Professor, Min H. Kao Department of Electrical Engineering and Computer Science
Associate Dean of Faculty Affairs and Engagement
PhD, Massachusetts Institute of Technology
News Release, 2014
Dr. Lynne Parker, a professor in the Min H. Kao Department of Electrical Engineering and Computer Science, has been selected as the division director of Information and Intelligent Systems (IIS), in the Computer and Information Science and Engineering (CISE) Directorate of the National Science Foundation, beginning in January 2015.
In this role, Parker will serve as a member of the CISE leadership team and as NSF’s principal spokesperson in the area of information and intelligent systems. The IIS Division is responsible for programs with a total annual budget of approximately $180 million.
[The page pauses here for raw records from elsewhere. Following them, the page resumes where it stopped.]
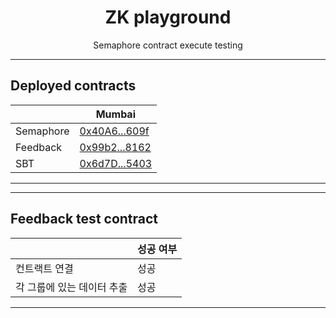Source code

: <p align="center">
    <h1 align="center">
        ZK playground
    </h1>
    <p align="center">Semaphore contract execute testing</p>
</p>

---
## Deployed contracts
|           | Mumbai                                                                                                    |
|-----------|-----------------------------------------------------------------------------------------------------------|
| Semaphore | [0x40A6...609f](https://mumbai.polygonscan.com/address/0x40A6ad127e3b4C8077af42a2437cCbd3cdC7609f#events) |
| Feedback  | [0x99b2...8162](https://mumbai.polygonscan.com/address/0x99b2f35c33a2adbaac319e002f95930c08bb8162)        |
| SBT        | [0x6d7D...5403](https://mumbai.polygonscan.com/address/0x6d7DEFc10BA387497fc5e8B2C03Ae13ef8bd5403)        |                                                                                                    |
---

---
## Feedback test contract
|                 | 성공 여부                                                                                              |
|-----------------|----------------------------------------------------------------------------------------------------|
| 컨트랙트 연결         | 성공                                                                                                 |
| 각 그룹에 있는 데이터 추출 | 성공                                                                                                 |
---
IIS studies the inter-related roles of people, computers, and information.
IIS supports research and education activities that 1) develop new knowledge about the role of people in the design and use of information technology; 2) increase our capability to create, manage, and understand data and information in circumstances ranging from personal computers to globally-distributed systems; 3) advance our understanding of how computational systems can exhibit the hallmark of intelligence.
As division director, Parker will direct the activities of the division, assess needs and trends, develop breakthrough opportunities, implement overall strategic planning, and steer policy. She will also foster partnerships with other divisions, directorates, federal agencies, scientific organizations, and the academic community. She aims to contribute significantly to CISE’s mission in advancing the frontiers of computer and information science and engineering. She will serve at NSF via an Intergovernmental Personnel Act (IPA) assignment.
At the University of Tennessee, Parker has been professor (since 2002) and associate head (since 2010) in the Department of Electrical Engineering and Computer Science. She is the founder and director of the Distributed Intelligence Laboratory and was the Founding Director of the Center for Intelligent Systems and Machine Learning.
Parker is also an adjunct researcher in the Computer Science and Mathematics Division at Oak Ridge National Laboratory (ORNL), where she worked as a full-time researcher for several years. She has also served as the Assistant Director of the UTK-ORNL Science Alliance.
Parker is a widely recognized leader in the field of distributed multi-robot systems. She has published in the areas of mobile robot cooperation, human-robot cooperation, sensor networks, machine learning, intelligent agent architectures, and robot navigation. She is the recipient of several awards for her research and teaching efforts, including the DOE Office of Science Early Career Scientist Award and the Presidential Early Career Award for Scientists and Engineers (PECASE). She is a Fellow of IEEE and an active member of the IEEE Robotics and Automation Society.